Jason Foster: Ultimately, it was a way for me to interact with the viewer and not have their experience be passive. As I'm bricking free throws left and right, perhaps deep down, I wanted the audience to be working as well. I didn't want to do a narration for various reasons, one being it lets the audience off the hook just a tad. So either you're engaged with the free throws, text, or audio. All three give you different perspectives, but it's all a piece of the same pie.
It wasn't a home-video font, but if you thought it was, we'll keep it at that. Can't give you everything, Bill!
5) Few films I’ve seen have used reality and emotional memory as well as Pregame. What was the editing process like, and how would you compare making this film to other works that you’ve done?

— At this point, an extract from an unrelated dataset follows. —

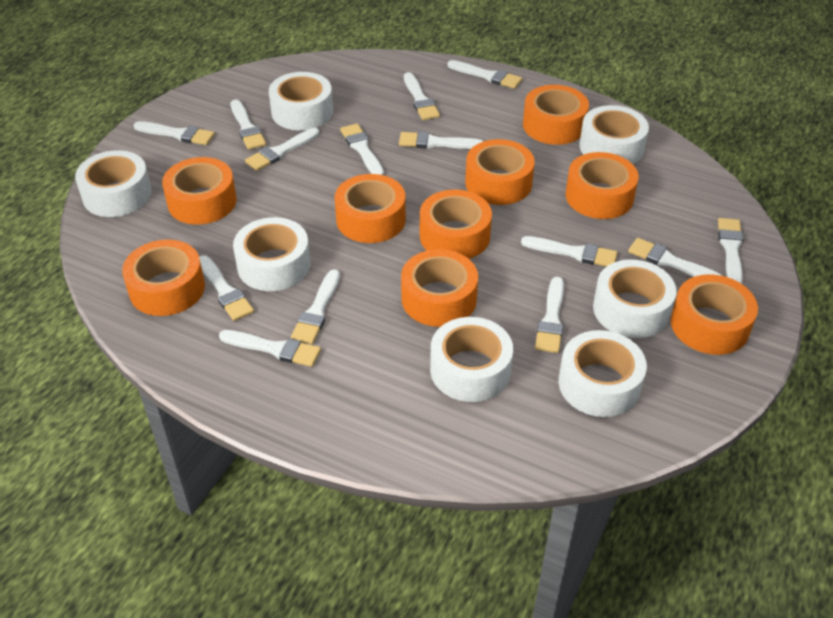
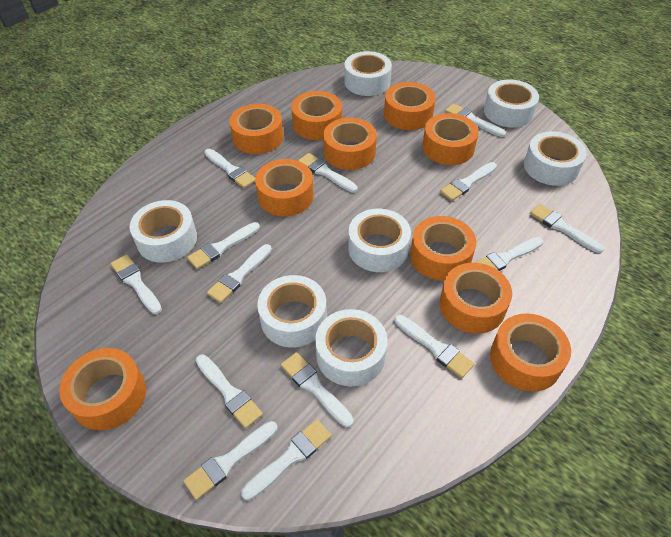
orange tape: 9 -> 10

Jason Foster: Before Pregame was a proper film, I uploaded four out of the five segments to Instagram in August 2021. It was a self-imposed exercise/challenge to post a basketball video from August 23-August 27. For those who don't remember, Hurricane Ida hit on August 29, 2021, so my family evacuated, and I never uploaded the last segment, which most likely would've been vastly different than what ended up in the film. But the response to the videos was so positive that I strung together the four segments, did some additional editing, and ultimately completed the fifth segment. Overall, the process was easy because I made it for myself, had much of the footage already digitized, and had fun with it. On the flip side, I'm also dredging up these latent and not so latent, emotions around my father's passing, my mortality, and my family history. I'm also asking my mother questions about my father she probably hasn't answered in years. There would be some days when I would feel drained, and I'm thinking, "Damn, did I catch Covid?" Then I remind myself that I just spent a couple of hours thinking, writing, and editing things that I've kept buried for so long. I haven't made a film this personal, so nothing compares (2 U!) to this other than the nuts and bolts of filmmaking.
6) What movies would you recommend to audiences that want to see or have already seen In Search of…Pregame?
Jason Foster: That's a great question. I didn't consciously try to emulate any particular film(s). That said, you can't go wrong with Hoop Dreams. I would also say watch your home movies, old VHSs, Mini-DVs, Hi-8s, etc. Digitizing my family tapes is how this film came into shape.